#### [PASSAGE]

▶

The 3D voxel features are extracted using a **PartField encoder** and a position-aware 3D ConvNet. The VLM is finetuned to autoregressively generate the **Hierarchical Physical Blueprint**. This includes:
*   **Bounding Box Layout:** Represented efficiently using 6 special tokens (`<boxs>`, `<boxe>`, and quantized coordinate tokens `<box0>...<box63>`).
*   **Detailed Physical Properties:** For each part (parent node, articulation type, material, function, etc.).

A key discovery is **physics-guided planning resolves part ambiguity**. Co-predicting physical properties alongside bounding boxes provides stronger semantic constraints, enabling reasonable part decompositions even without 2D mask guidance.

### 3. Stage 2: Diffusion-based Generation with KineVoxel Injection (KVI)
This stage realizes the VLM's blueprint by generating high-fidelity geometry and **precise kinematic parameters**. The challenge is generating continuous 3D values (joint origin, axis) within a geometry diffusion pipeline.

The solution is the novel **KineVoxel Injection (KVI)** mechanism:
*   **Articulation Parameter Representation:** For a part $i$, parameters are an 8D vector $P_i = (O_i, A_i, L_i)$, where $O_i \in \mathbb{R}^3$ is the joint origin, $A_i \in \mathbb{R}^3$ is the joint axis, and $L_i \in \mathbb{R}^2$ is the motion limits.

◀

#### [PROBLEM SET]
a) Answer the following questions using the passage on articulated 3D object generation:
(i) Besides a position-aware 3D ConvNet, what is used to extract the 3D voxel features?
(ii) According to the passage, what does co-predicting physical properties alongside bounding boxes provide?
(iii) How many dimensions does the articulation parameter vector for a part have, and which component of it holds the motion limits?
b) Write a continuation of the passage on articulated 3D object generation, beginning after its final sentence.

#### [DATASET CONTENT]
▶

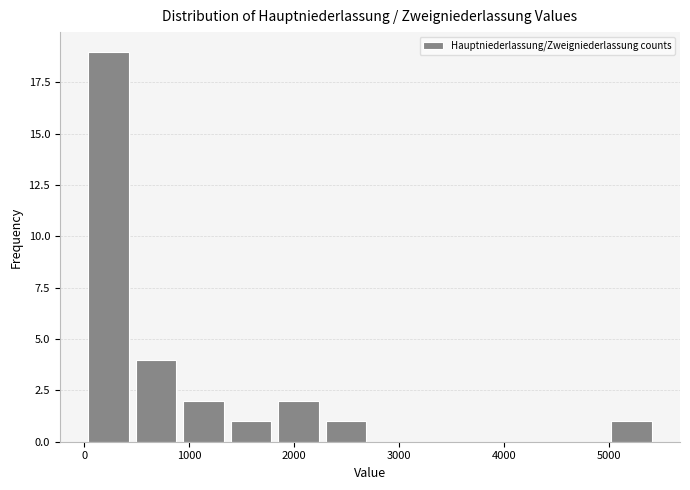

Over which range of the x-axis is the bar tallest?

0 to 500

◀

#### [RESULTS OF THE EXERCISE]
a)
(i) A PartField encoder.
(ii) Stronger semantic constraints, which enable reasonable part decompositions even without 2D mask guidance.
(iii) It is an 8D vector, and the motion limits are held in $L_i \in \mathbb{R}^2$.

b)
*   **KineVoxel Encoding:** This vector is encoded into a "KineVoxel" latent $z_{k,i}$ using a lightweight Kinematic Encoder $E_{kine}$:

    $$
    z_{k,i} = E_{kine}(\text{concat}(S_O \cdot O_i, S_A \cdot A_i, S_L \cdot L_i))
    $$

    where $S_O, S_A, S_L$ are scaling factors.
*   **Joint Injection:** The KineVoxel latent $z_{k,i}$ is concatenated with the sequence of geometry voxel latents $Z_g = \{z_{g,i}\}$ and fed into the main denoising transformer. A **joint type embedding** $E_{type}$ (from the VLM's planned type, e.g., "revolute") is added to $z_{k,i}$ to help the transformer distinguish latent types.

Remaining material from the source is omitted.